The protein structure fingerprint can describe the folding conformations with alphabetic description, no matter what the protein 3D structure is known or unknown. For protein with known 3D structure, the folding shape of each of 5 amino acid residues is assigned by one of PFSC letter according the atomic coordinates, and then the conformation of entire protein is expressed by a PFSC string. For protein without known 3D structure, the comprehensive folding variations for a protein are able simultaneously to be observed by the PFSC letters in PFVM with impressiveness covering all at one glance. Also, an astronomical number of folding conformations for a protein can be assembled with various PFSC letters in PFVM. Furthermore, any PFSC string represents one of folding conformations, and it can be conversely converted into 3D structure.
The alphabetic letters provide a brief description for biological structure in macromolecule system. The DNA polymer applies four letters (C, G, A and T) to describe the backbone strand comprised of four deoxyribonucleic acids in genetic code. The protein polymer applies 20 of amino acids with single letters to describe one-dimensional sequence. Biological structure is embedded in assembly processes, from one-dimensional DNA, mRNA to protein sequence until protein folding. In the first step, the genetic information is stored in the DNA sequence and transmitted through transcriptional and translated into one-dimension protein sequence. In the second step, the protein is folded from one-dimensional sequence to 3D structure for expressing the vitality of life. To date, however, the knowledge and understanding of protein folding lag far behind the DNA and protein sequences. The protein structure fingerprint made a significant progress which applied a set of 27 PFSC letters to describe protein folding. Thus, the PFSC perfectly matched alphabetic description of DNA and protein sequence, and it is possible to integrate the huge data of protein folding conformations with DNA or mRNA sequence and protein sequence.
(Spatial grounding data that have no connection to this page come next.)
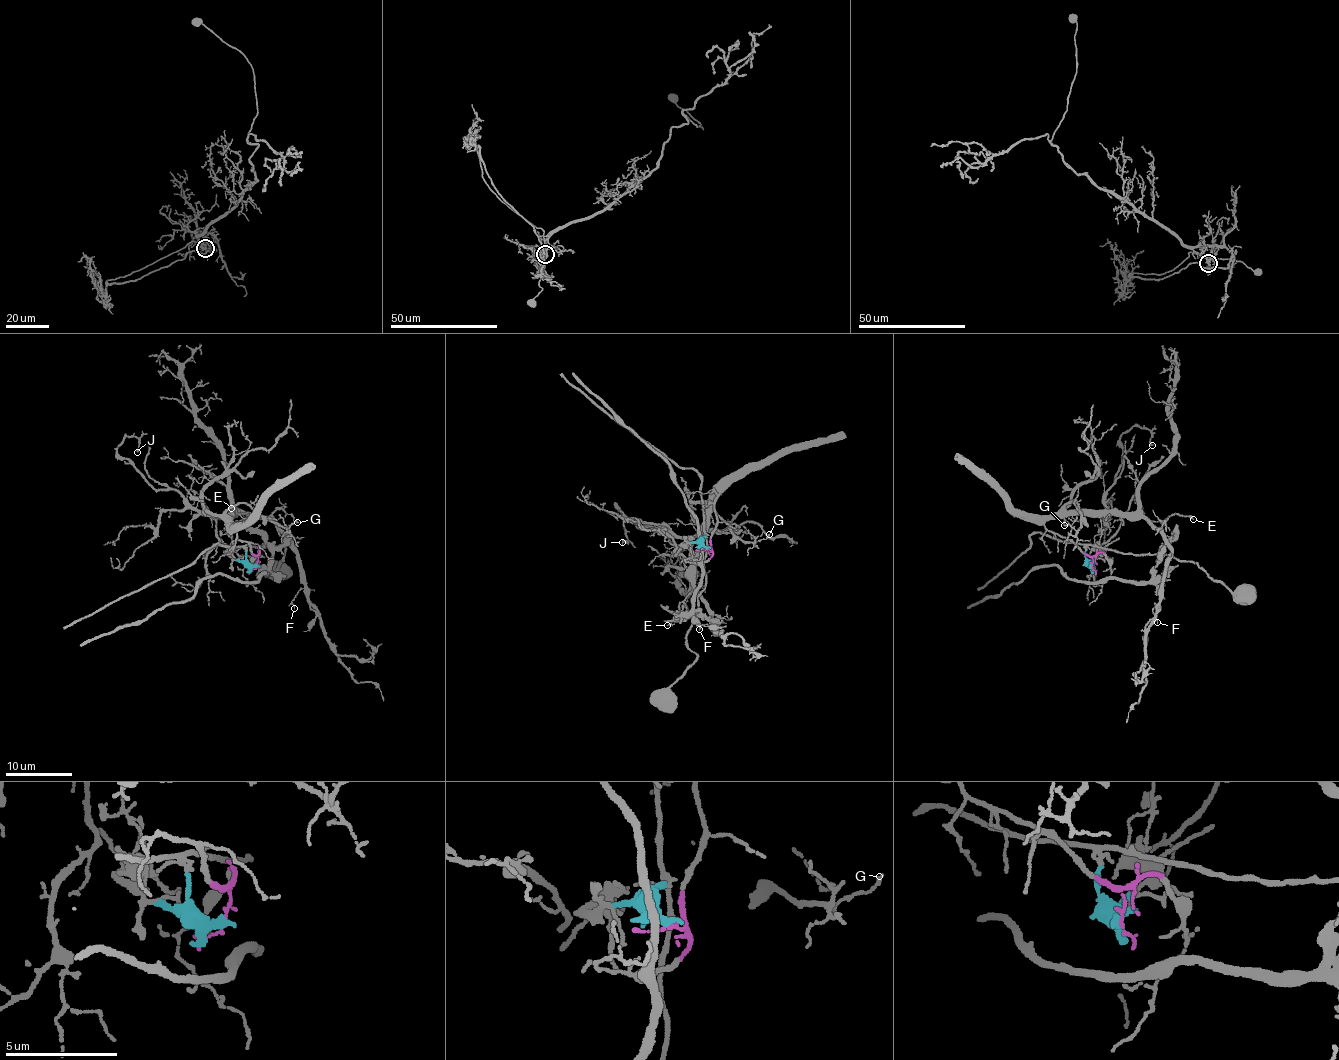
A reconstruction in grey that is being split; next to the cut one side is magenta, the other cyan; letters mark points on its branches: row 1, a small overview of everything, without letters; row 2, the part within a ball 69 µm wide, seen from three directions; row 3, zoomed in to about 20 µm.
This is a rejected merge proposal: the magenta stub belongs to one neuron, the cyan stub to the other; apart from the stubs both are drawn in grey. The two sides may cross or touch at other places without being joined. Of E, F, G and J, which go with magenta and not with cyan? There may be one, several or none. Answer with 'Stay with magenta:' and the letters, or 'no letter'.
Stay with magenta: E, F, G, J

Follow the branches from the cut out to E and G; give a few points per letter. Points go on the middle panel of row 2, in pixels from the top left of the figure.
E: (707, 549), (711, 550), (719, 492), (705, 528), (693, 589), (667, 625)
G: (707, 549), (711, 550), (715, 500), (720, 493), (711, 506), (743, 541), (754, 542), (769, 534)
Protein folding vs. the order of amino acids in sequence
It is well known that the protein folding in principal depends on the order of amino acids in sequence. Although researchers confirmed this principal with many biological experiments, it lacks a systematical depiction in bioinformatics aspect. Also, it is not easy to clearly illustrate how the order of amino acids in sequence affects the folding changes in protein. However, with a universal process, the PFVM integrally displays the correlation between protein folding changes and sequence variations. Generally, different protein sequences will have different folding patterns in PFVM. The folding pattern difference is presented in several aspects in PFVM even if only one amino acid was substituted. The differences include the changes of the types of folding shapes as well as the number of possible folding. Also, if one of amino acid is substituted, it will not only cause PFSC letter changes in one column, but a band of 5 columns in PFVM. These changes in PFVM well demonstrated that the protein folding depended on the order of amino acids in sequence.
The PFVM characteristically display the local folding variations along the sequence. The numbers changes of local folding shapes display the analogous fluctuation spectrum, and indicate some portions of protein with more flexible while other portions with less flexible. The fluctuation curves of numbers of local folding shapes for protein PDCD1_MOUSE and PDCD1_HUMAN are shown in Figure 6. First, each curve exposed how the folding flexibility following the order of amino acids in sequence. Second, both curves are different because of the differentiation of amino acids in sequences. At least, 4 locations in curves (35-43, 78-91, 139-151 and 170-179 in sequence) have the opposite tendency for the vibration of numbers of local folding variations. Thus, a fluctuation curve from PFVM concretely indicates how the protein folding relates the order of amino acid in sequence. Thus, the PFVM is a useful tool to probe the protein mutation, protein differentiation, protein design, protein prediction and protein misfolding etc.